=== TO-DO ITEM ===
The answer is the data below, repeated exactly, with no pictures included.

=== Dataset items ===

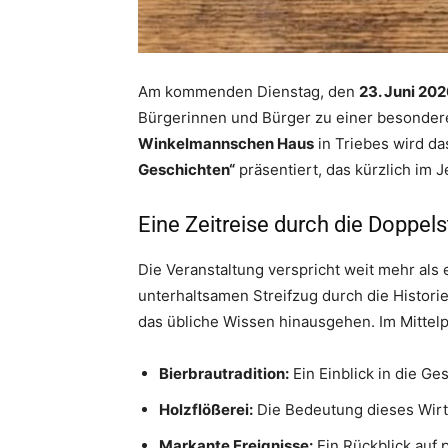
Am kommenden Dienstag, den
23. Juni 20
Bürgerinnen und Bürger zu einer besondere
Winkelmannschen Haus
in Triebes wird d
Geschichten“
präsentiert, das kürzlich im J
Eine Zeitreise durch die Doppels
Die Veranstaltung verspricht weit mehr als
unterhaltsamen Streifzug durch die Histori
das übliche Wissen hinausgehen. Im Mittel
Bierbrautradition:
Ein Einblick in die Ge
Holzflößerei:
Die Bedeutung dieses Wirts
Markante Ereignisse:
Ein Rückblick auf 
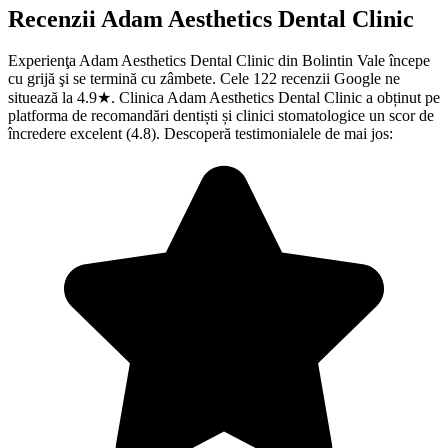
Recenzii
Adam Aesthetics Dental Clinic
Experienţa Adam Aesthetics Dental Clinic din Bolintin Vale începe
cu grijă şi se termină cu zâmbete. Cele 122 recenzii Google ne
situează la 4.9★. Clinica Adam Aesthetics Dental Clinic a obținut pe
platforma de recomandări dentiști și clinici stomatologice un scor de
încredere excelent (4.8). Descoperă testimonialele de mai jos:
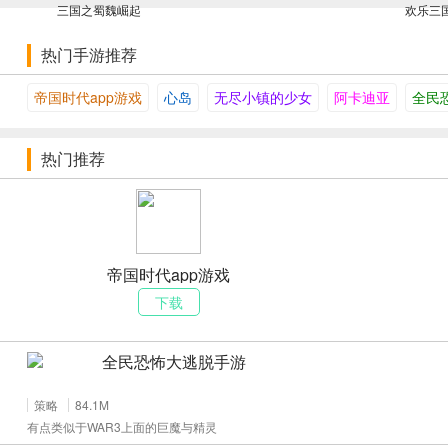
三国之蜀魏崛起
欢乐三
热门手游推荐
帝国时代app游戏
心岛
无尽小镇的少女
阿卡迪亚
全民
热门推荐
帝国时代app游戏
下载
全民恐怖大逃脱手游
策略
84.1M
有点类似于WAR3上面的巨魔与精灵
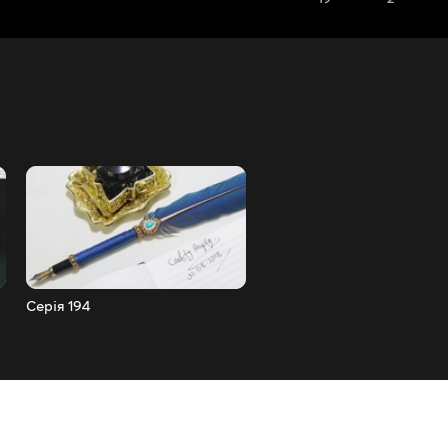
Серія 194
Серія 193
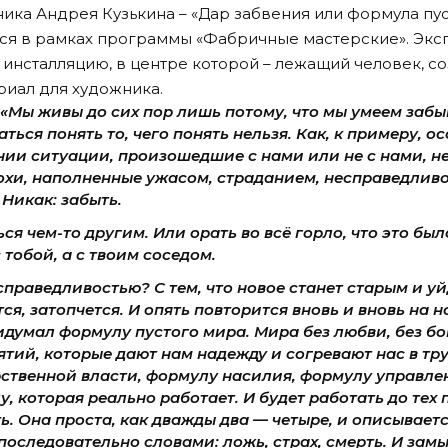
ика Андрея Кузькина – «Дар забвения или формула пус
ся в рамках программы «Фабричные мастерские». Экс
инсталляцию, в центре которой – лежащий человек, со
иал для художника.
: «Мы живы до сих пор лишь потому, что мы умеем забы
аться понять то, чего понять нельзя. Как, к примеру, о
нии ситуации, произошедшие с нами или не с нами, н
охи, наполненные ужасом, страданием, несправедливо
 Никак: забыть.
ся чем-то другим. Или орать во всё горло, что это было,
 тобой, а с твоим соседом.
справедливостью? С тем, что новое станет старым и уй
ся, затопчется. И опять повторится вновь и вновь на н
идумал формулу пустого мира. Мира без любви, без бог
нятий, которые дают нам надежду и согревают нас в тр
ственной власти, формулу насилия, формулу управле
, которая реально работает. И будет работать до тех 
. Она проста, как дважды два — четыре, и описываетс
следовательно словами: ложь, страх, смерть. И замы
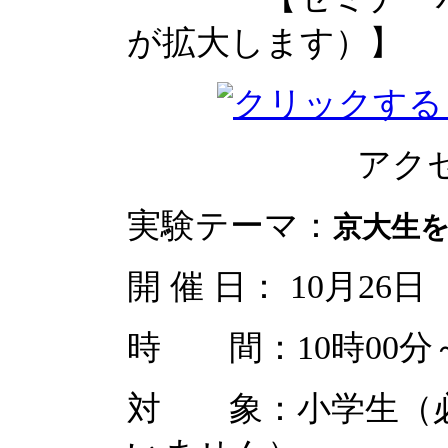
が拡大します）】
アクセス
実験テーマ：
京大生を
開 催 日： 10月26
時 間：10時00分～
対 象：小学生（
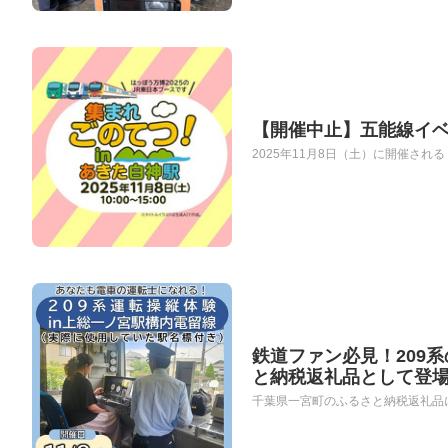
【開催中止】五能線イベ
2025年11月8日（土）に開催され
鉄道ファン必見！209
と納税返礼品として登
千葉県一宮町のふるさと納税返礼品に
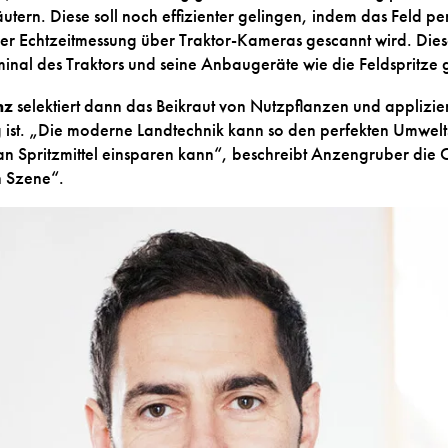
tern. Diese soll noch effizienter gelingen, indem das Feld per
r Echtzeitmessung über Traktor-Kameras gescannt wird. Diese
minal des Traktors und seine Anbaugeräte wie die Feldspritze 
nz
selektiert dann das Beikraut von Nutzpflanzen und appliziert
g ist. „Die moderne Landtechnik kann so den perfekten Umwelt
 an Spritzmittel einsparen kann“, beschreibt Anzengruber die 
 Szene“.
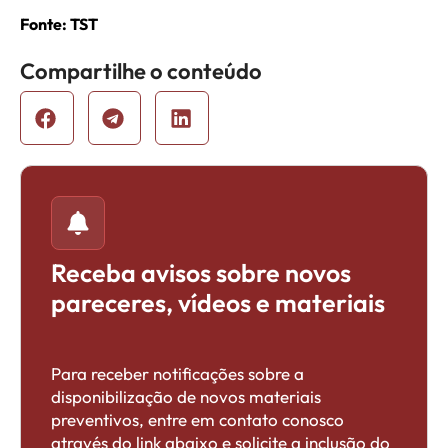
Fonte: TST
Compartilhe o conteúdo
Receba avisos sobre novos
pareceres, vídeos e materiais
Para receber notificações sobre a
disponibilização de novos materiais
preventivos, entre em contato conosco
através do link abaixo e solicite a inclusão do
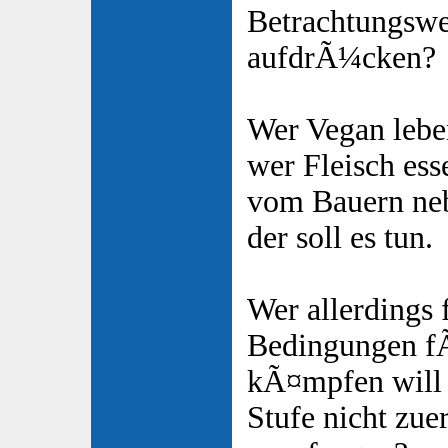
Betrachtungsw
aufdrÃ¼cken?
Wer Vegan leben
wer Fleisch ess
vom Bauern neb
der soll es tun.
Wer allerdings
Bedingungen fÃ
kÃ¤mpfen will 
Stufe nicht zu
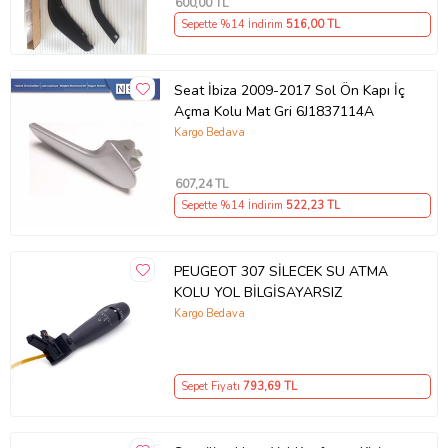
600
,00 TL
Sepette %14 İndirim
516
,00 TL
Seat İbiza 2009-2017 Sol Ön Kapı İç
Açma Kolu Mat Gri 6J1837114A
Kargo Bedava
607
,24 TL
Sepette %14 İndirim
522
,23 TL
PEUGEOT 307 SİLECEK SU ATMA
KOLU YOL BİLGİSAYARSIZ
Kargo Bedava
Sepet Fiyatı
793
,69 TL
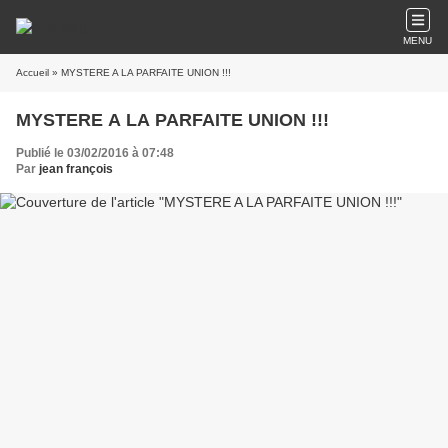
MENU
Accueil
» MYSTERE A LA PARFAITE UNION !!!
MYSTERE A LA PARFAITE UNION !!!
Publié le 03/02/2016 à 07:48
Par
jean françois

=== TASK RESPONSE ===
Am kommenden Dienstag, den
23. Juni 20
Bürgerinnen und Bürger zu einer besondere
Winkelmannschen Haus
in Triebes wird d
Geschichten“
präsentiert, das kürzlich im J
Eine Zeitreise durch die Doppels
Die Veranstaltung verspricht weit mehr als
unterhaltsamen Streifzug durch die Histori
das übliche Wissen hinausgehen. Im Mittel
Bierbrautradition:
Ein Einblick in die Ge
Holzflößerei:
Die Bedeutung dieses Wirts
Markante Ereignisse:
Ein Rückblick auf 
Recenzii
Adam Aesthetics Dental Clinic
Experienţa Adam Aesthetics Dental Clinic din Bolintin Vale începe
cu grijă şi se termină cu zâmbete. Cele 122 recenzii Google ne
situează la 4.9★. Clinica Adam Aesthetics Dental Clinic a obținut pe
platforma de recomandări dentiști și clinici stomatologice un scor de
încredere excelent (4.8). Descoperă testimonialele de mai jos:
三国之蜀魏崛起
欢乐三
热门手游推荐
帝国时代app游戏
心岛
无尽小镇的少女
阿卡迪亚
全民
热门推荐
帝国时代app游戏
下载
全民恐怖大逃脱手游
策略
84.1M
有点类似于WAR3上面的巨魔与精灵
Серія 194
Серія 193
ика Андрея Кузькина – «Дар забвения или формула пус
ся в рамках программы «Фабричные мастерские». Экс
инсталляцию, в центре которой – лежащий человек, со
иал для художника.
: «Мы живы до сих пор лишь потому, что мы умеем забы
аться понять то, чего понять нельзя. Как, к примеру, о
нии ситуации, произошедшие с нами или не с нами, н
охи, наполненные ужасом, страданием, несправедливо
 Никак: забыть.
ся чем-то другим. Или орать во всё горло, что это было,
 тобой, а с твоим соседом.
справедливостью? С тем, что новое станет старым и уй
ся, затопчется. И опять повторится вновь и вновь на н
идумал формулу пустого мира. Мира без любви, без бог
нятий, которые дают нам надежду и согревают нас в тр
ственной власти, формулу насилия, формулу управле
, которая реально работает. И будет работать до тех 
. Она проста, как дважды два — четыре, и описываетс
следовательно словами: ложь, страх, смерть. И замы
が拡大します）】
アクセス
実験テーマ：
京大生を
開 催 日： 10月26
時 間：10時00分～
対 象：小学生（
【開催中止】五能線イベ
2025年11月8日（土）に開催され
鉄道ファン必見！209
と納税返礼品として登
千葉県一宮町のふるさと納税返礼品に
tern. Diese soll noch effizienter gelingen, indem das Feld per
r Echtzeitmessung über Traktor-Kameras gescannt wird. Diese
minal des Traktors und seine Anbaugeräte wie die Feldspritze 
nz
selektiert dann das Beikraut von Nutzpflanzen und appliziert
g ist. „Die moderne Landtechnik kann so den perfekten Umwelt
 an Spritzmittel einsparen kann“, beschreibt Anzengruber die 
 Szene“.
Fonte: TST
Compartilhe o conteúdo
Receba avisos sobre novos
pareceres, vídeos e materiais
Para receber notificações sobre a
disponibilização de novos materiais
preventivos, entre em contato conosco
através do link abaixo e solicite a inclusão do
Betrachtungsw
aufdrÃ¼cken?
Wer Vegan leben
wer Fleisch ess
vom Bauern neb
der soll es tun.
Wer allerdings
Bedingungen fÃ
kÃ¤mpfen will 
Stufe nicht zu
600
,00 TL
Sepette %14 İndirim
516
,00 TL
Seat İbiza 2009-2017 Sol Ön Kapı İç
Açma Kolu Mat Gri 6J1837114A
Kargo Bedava
607
,24 TL
Sepette %14 İndirim
522
,23 TL
PEUGEOT 307 SİLECEK SU ATMA
KOLU YOL BİLGİSAYARSIZ
Kargo Bedava
Sepet Fiyatı
793
,69 TL
MENU
Accueil
» MYSTERE A LA PARFAITE UNION !!!
MYSTERE A LA PARFAITE UNION !!!
Publié le 03/02/2016 à 07:48
Par
jean françois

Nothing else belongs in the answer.